• _Assignment_
The full set of entries has to be output exactly.

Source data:
::::
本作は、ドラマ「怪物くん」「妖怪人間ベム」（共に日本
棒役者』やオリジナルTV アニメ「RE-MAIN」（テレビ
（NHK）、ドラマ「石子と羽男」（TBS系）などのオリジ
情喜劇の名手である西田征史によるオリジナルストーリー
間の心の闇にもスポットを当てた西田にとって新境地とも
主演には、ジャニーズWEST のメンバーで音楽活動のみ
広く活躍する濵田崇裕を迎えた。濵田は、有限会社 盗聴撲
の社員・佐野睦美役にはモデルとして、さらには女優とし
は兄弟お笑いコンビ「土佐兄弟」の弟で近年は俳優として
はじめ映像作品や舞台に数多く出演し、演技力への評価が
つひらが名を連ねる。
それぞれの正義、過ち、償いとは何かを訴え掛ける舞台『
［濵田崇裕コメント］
::::
• _Output for this task_
本作は、ドラマ「怪物くん」「妖怪人間ベム」（共に日本
棒役者』やオリジナルTV アニメ「RE-MAIN」（テレビ
（NHK）、ドラマ「石子と羽男」（TBS系）などのオリジ
情喜劇の名手である西田征史によるオリジナルストーリー
間の心の闇にもスポットを当てた西田にとって新境地とも
主演には、ジャニーズWEST のメンバーで音楽活動のみ
広く活躍する濵田崇裕を迎えた。濵田は、有限会社 盗聴撲
の社員・佐野睦美役にはモデルとして、さらには女優とし
は兄弟お笑いコンビ「土佐兄弟」の弟で近年は俳優として
はじめ映像作品や舞台に数多く出演し、演技力への評価が
つひらが名を連ねる。
それぞれの正義、過ち、償いとは何かを訴え掛ける舞台『
［濵田崇裕コメント］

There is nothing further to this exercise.